Dick Johnson drove a 351 cuin Group C Falcon XD, commonly called "Tru-Blu" (due to the cars blue paint and the name of the steel products from the main sponsor - Palmer Tube Mills), to win the 1981 and 1982 Australian Touring Car Championships. Johnson and co-driver John French also won the 1981 James Hardie 1000 driving an XD when race was stopped after a multi-car accident on lap 121 of 163. For the first time in the history of the Bathurst 1000, the race officials declared the race over as more than 2/3 had been completed. French was driving the car at the time of the accident and was well clear in first place, gradually increasing his lead on the second placed XD Falcon of Bob Morris (co-driver John Fitzpatrick). The Falcon was rated at 411 hp and is now part of the David Bowden collection.
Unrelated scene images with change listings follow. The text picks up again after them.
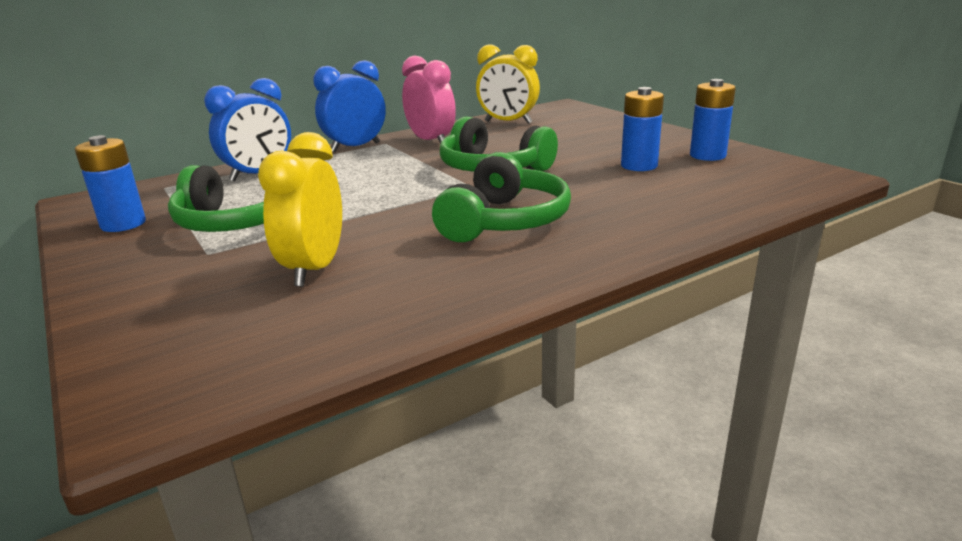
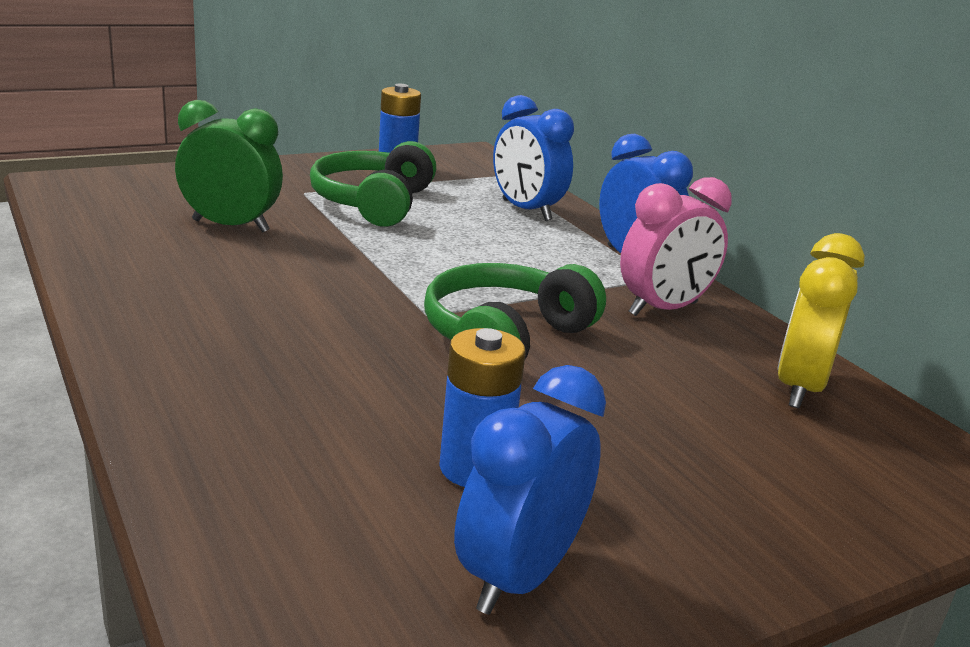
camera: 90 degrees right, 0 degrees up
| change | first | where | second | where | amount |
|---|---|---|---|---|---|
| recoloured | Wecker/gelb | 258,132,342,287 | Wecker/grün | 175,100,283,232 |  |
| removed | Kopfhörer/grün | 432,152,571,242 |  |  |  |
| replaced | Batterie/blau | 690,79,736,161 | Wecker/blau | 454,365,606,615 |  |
Allan Moffat also raced an XD Falcon in the 1980 Bathurst 1000 when delays in approval of his Mazda RX-7 meant he would have to wait until the following season in 1981. Ford Australia had announced that they would not be taking part in racing due to a disagreement with CAMS over homologating the XD, which left AMR with no program and budget. By the end of the ATCC, Moffat still had no vehicle and it eventuated that he might miss the upcoming Bathurst 1000. Six weeks out from the race, Moffat put together a deal to run a 410 hp yellow XD Falcon. Lack of time limited its development and Moffat had to essentially use the practice sessions at Bathurst to test the car. Recurring oil problems with the dry-sump system could not be eliminated during practice and on race day the vehicle was a DNF after only 2 laps due to the failure of the oil system. This was the last time Ford racing legend Allan Moffat would race a Falcon for many years and the yellow XD is also part of the David Bowden collection along with many of his other racing Falcons.